How to complete this task
Beginning with the line where "2024 Nissan Sentra SV" appears, restate each line word for word until the data ends. Pictures do not go in.

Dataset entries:
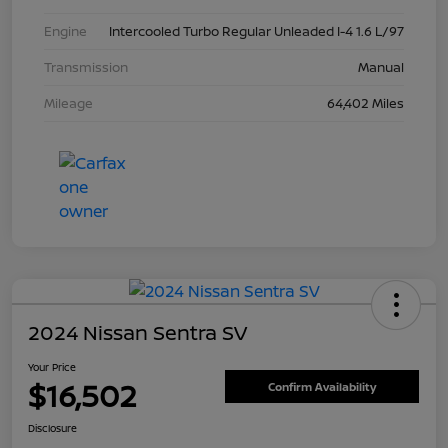
Engine
Intercooled Turbo Regular Unleaded I-4 1.6 L/97
Transmission
Manual
Mileage
64,402 Miles
2024 Nissan Sentra SV
Your Price
$16,502
Confirm Availability
Disclosure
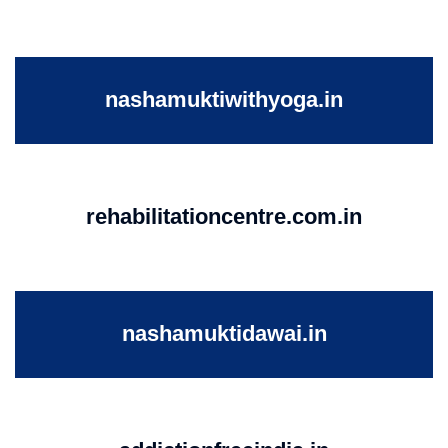
nashamuktiwithyoga.in
rehabilitationcentre.com.in
nashamuktidawai.in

Solution for this exercise
2024 Nissan Sentra SV
Your Price
$16,502
Confirm Availability
Disclosure
nashamuktiwithyoga.in
rehabilitationcentre.com.in
nashamuktidawai.in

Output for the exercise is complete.